It depends also on the viewing conditions. I’ve checked them both side by side in store and the very bright neons will ruin the perceived contrast on any screens because of the reflection. I expect the difference to be massive under normal viewing conditions. I was however quite surprised by the refresh rate: the xdr didn’t feel that much smoother than the standard asd (yes I’ve checked all settings), just like my current MBP doesn’t feel that much smoother than my wife’s mba. My guess is that macos doesn’t have as much animations and touch gestures as ios/ipados
I agree on all points - I tested both side by side at the Apple Store and the ambient lighting makes the comparison between dark levels and all difficult, although 4K HDR videos from Youtube still shine through on the XDR even in such conditions. But in normal desktop use, if flooding by ambient lighting the difference is minimal.

YOUR OBJECTIVE
Carry on the display comparison discussion, picking up right after its final sentence. The rows are separate material from the display comparison discussion.

EXCERPTED DATA

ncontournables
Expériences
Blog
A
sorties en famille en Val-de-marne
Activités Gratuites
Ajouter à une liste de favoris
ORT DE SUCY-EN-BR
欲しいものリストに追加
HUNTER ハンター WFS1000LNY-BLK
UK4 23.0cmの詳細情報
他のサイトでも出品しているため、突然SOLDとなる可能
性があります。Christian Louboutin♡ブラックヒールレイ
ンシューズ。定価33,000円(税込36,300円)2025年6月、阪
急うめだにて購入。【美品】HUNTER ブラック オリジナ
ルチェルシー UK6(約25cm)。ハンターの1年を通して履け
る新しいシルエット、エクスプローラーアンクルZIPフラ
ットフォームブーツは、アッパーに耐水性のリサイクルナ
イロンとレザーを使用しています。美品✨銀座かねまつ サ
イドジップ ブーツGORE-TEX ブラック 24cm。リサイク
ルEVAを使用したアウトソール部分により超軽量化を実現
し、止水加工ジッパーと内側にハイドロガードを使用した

* * *

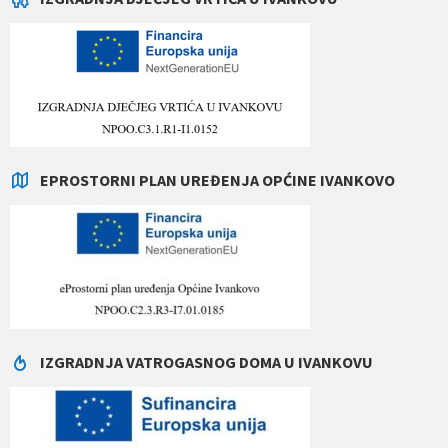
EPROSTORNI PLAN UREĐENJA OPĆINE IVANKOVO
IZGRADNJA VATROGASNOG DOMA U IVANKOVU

TASK OUTPUT
The 120Hz was a surprise for me too - I too checked all settings, it was running off a Mac Studio, so video grunt was there, yet the difference was not as noticeable as expected. We spent many years complaining about the 60Hz of the original Studio Display yet this upgrade was not really there. Maybe the next MacOS will support it better.

Having said all of this, the Youtube comparison posted earlier in this thread, which is under far better lighting conditions, clearly shows the difference and compelling makes the case for the XDR.
 
The 120Hz was a surprise for me too - I too checked all settings, it was running off a Mac Studio, so video grunt was there, yet the difference was not as noticeable as expected. We spent many years complaining about the 60Hz of the original Studio Display yet this upgrade was not really there. Maybe the next MacOS will support it better.
120 Hz should feel much more responsive just wiggling a mouse cursor around.

Maybe Apple again has poor pixel response times so it's not any more suited for 120 Hz than the Macbook Pro displays...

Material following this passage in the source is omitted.